## REQUEST
Please output exactly the part of the records below that opens with the line containing "para no gastarlas en oídos equivocados/ Es" and closes with the line containing "Comparte está noticia", both lines included, and nothing else.

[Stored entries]

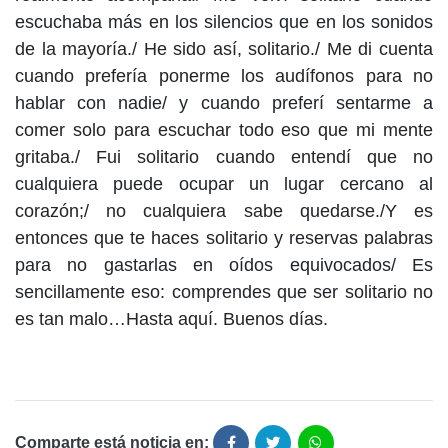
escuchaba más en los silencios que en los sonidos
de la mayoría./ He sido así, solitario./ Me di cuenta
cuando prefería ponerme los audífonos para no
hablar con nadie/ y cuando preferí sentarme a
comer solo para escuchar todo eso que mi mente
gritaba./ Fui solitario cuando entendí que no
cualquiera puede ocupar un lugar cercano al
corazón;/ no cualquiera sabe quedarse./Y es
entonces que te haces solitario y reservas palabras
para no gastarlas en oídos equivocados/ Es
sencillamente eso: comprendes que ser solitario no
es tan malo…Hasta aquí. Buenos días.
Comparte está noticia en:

==

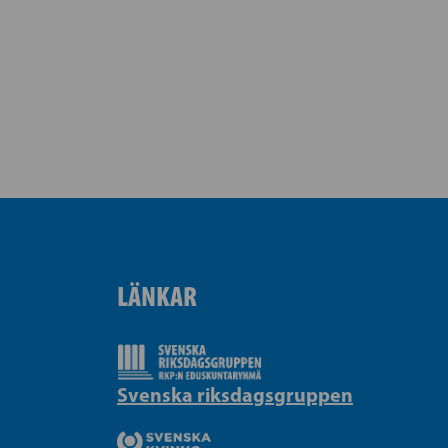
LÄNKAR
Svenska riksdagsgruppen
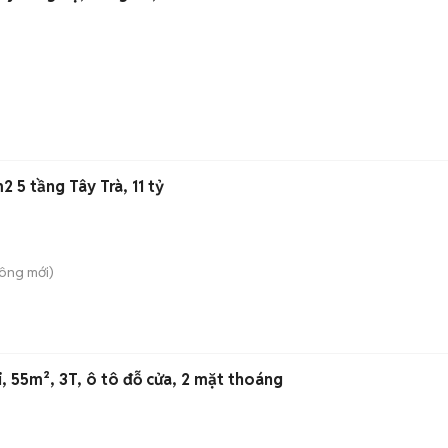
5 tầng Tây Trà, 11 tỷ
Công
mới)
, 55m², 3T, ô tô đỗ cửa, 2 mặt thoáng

## EXPECTED OUTPUT
para no gastarlas en oídos equivocados/ Es
sencillamente eso: comprendes que ser solitario no
es tan malo…Hasta aquí. Buenos días.
Comparte está noticia en:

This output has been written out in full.